Algeria has also tried to use the African Union to short-circuit the UN, prompting the Pan-African organization to name its own special envoy for Western Sahara, in the person of former President of Mozambique, Joaquim Chissano.

But all this failed to have any impact on France’s immutable stand on the Western Sahara issue.

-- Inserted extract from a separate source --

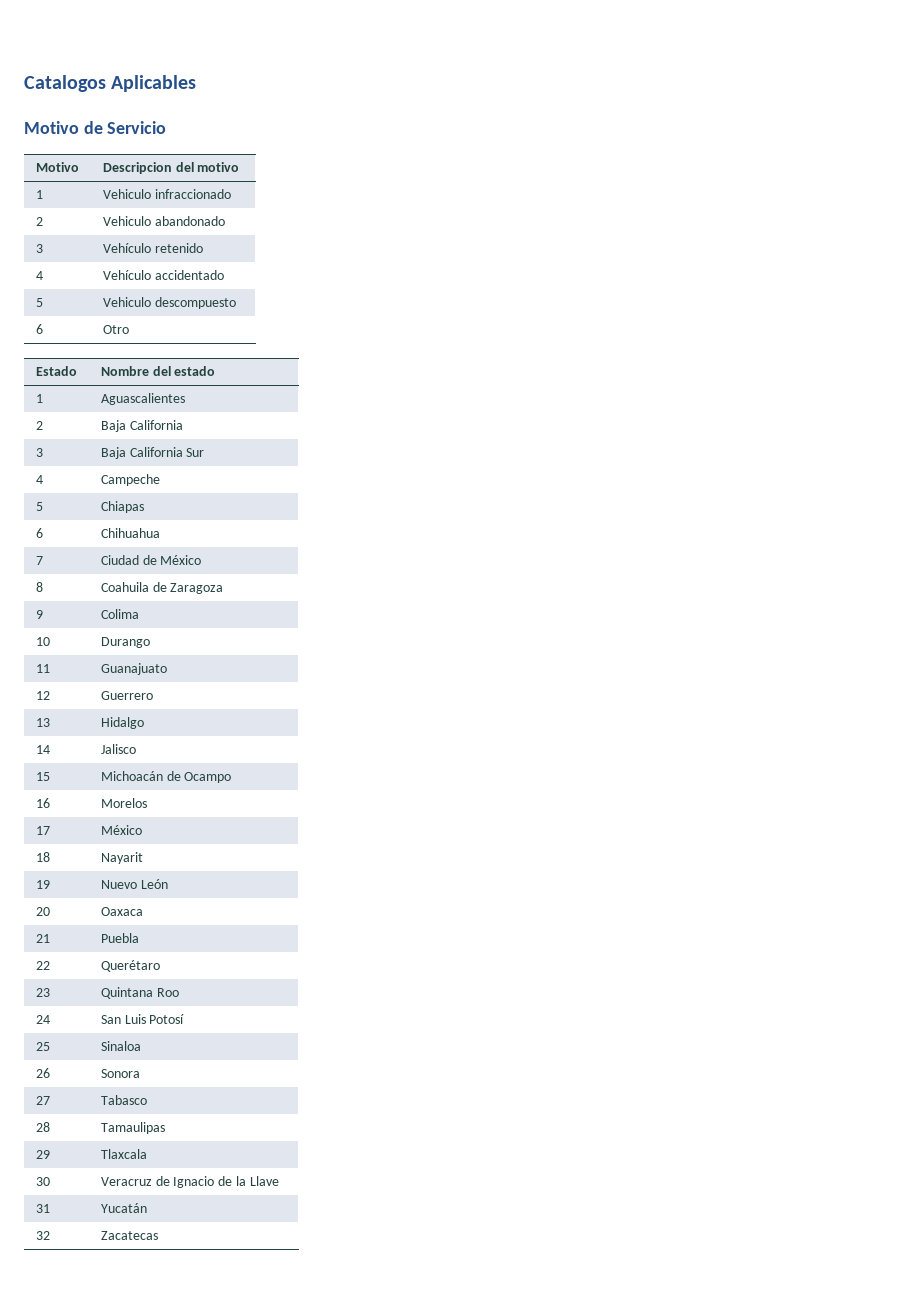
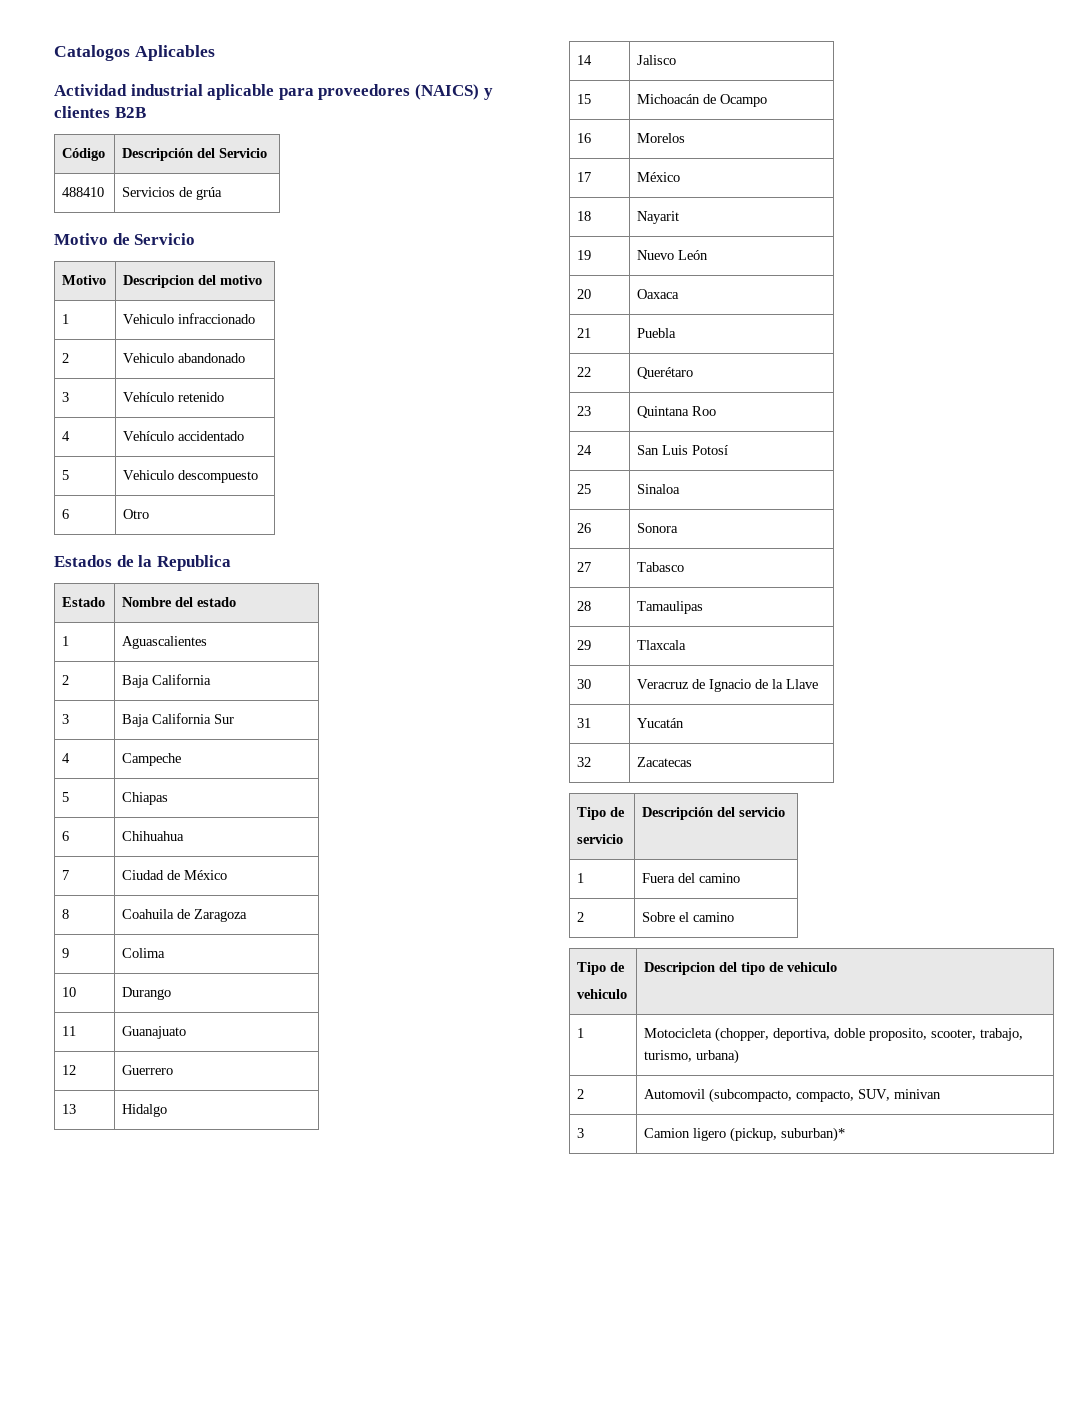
(197, 83) none -> [54,84,493,100] [54,106,146,118] [62,148,106,161] [122,148,268,161] [62,187,105,197] [122,187,223,200] // Actividad industrial aplicable para proveedores (NAICS) y clientes B2B // Código | Descripción del Servicio // 488410 | Servicios de grúa
(129, 329) none -> [54,555,231,571] // Estados de la Republica
(158, 1235) none -> [577,807,626,820] [577,834,624,844] [642,807,786,820] [577,873,585,883] [642,873,741,883] [577,912,585,922] [642,912,735,922] [577,962,626,975] [577,989,628,999] [644,962,838,975] [577,1028,585,1038] [644,1027,1024,1042] [644,1049,740,1064] [577,1089,585,1099] [644,1088,942,1103] [577,1128,585,1138] [644,1127,846,1142] // Tipo de // servicio | Descripción del servicio // 1 | Fuera del camino // 2 | Sobre el camino // Tipo de // vehiculo | Descripcion del tipo de vehiculo // 1 | Motocicleta (chopper, deportiva, doble proposito, scooter, trabajo, turismo, urbana) // 2 | Automovil (subcompacto, compacto, SUV, minivan // 3 | Camion ligero (pickup, suburban)*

Actually, the French Prime Minister has reaffirmed clearly on Thursday, during his visit to Morocco that “France is Morocco’s political ally in all realms, including with regard to the Sahara issue.”

In his race against the clock, the Algerian Foreign Minister afterwards flew to Washington “coincidentally” on the eve of the third session of the Morocco-US Strategic Dialogue co-chaired by Secretary of State John Kerry and Moroccan foreign Minister Salaheddine Mezouar.

Kerry reiterated on this occasion his country’s support to the Moroccan autonomy plan for Western Sahara, described repeatedly by Washington as “serious, credible and realistic.”

Lamamra seized the opportunity of a meeting with Kerry to praise what he described as the “very important and constructive” mediation role that Algeria can play in the Maghreb and the Middle East, especially in the Malian crisis and the Libyan conflict.

But the Algerian official failed to tell Kerry that the Algerian generals were training the Polisario militias to prepare them to go to war against neighboring Morocco.

But to his immense disappointment, Ramtane Lamamra, who seems to have put once again the Western Sahara issue on top of his agenda, has knocked at the wrong doors, both in Paris and in Washington. He has seemingly forgotten that these two powers, both member of the Security Council, have long time ago declared Morocco a strategic ally in North Africa and the MENA region.